(Collected data)
++++

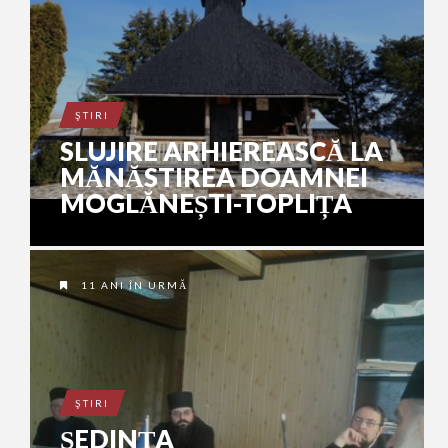
ŞTIRI
SLUJIRE ARHIEREASCĂ LA
MĂNĂSTIREA DOAMNEI
MOGLĂNEȘTI-TOPLIȚA
11 ANI ÎN URMĂ
ŞTIRI
ȘEDINȚA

++++

Word for word, print every record, and leave out any picture.

-- RESPONSE TO THE EXERCISE --
ŞTIRI
SLUJIRE ARHIEREASCĂ LA
MĂNĂSTIREA DOAMNEI
MOGLĂNEȘTI-TOPLIȚA
11 ANI ÎN URMĂ
ŞTIRI
ȘEDINȚA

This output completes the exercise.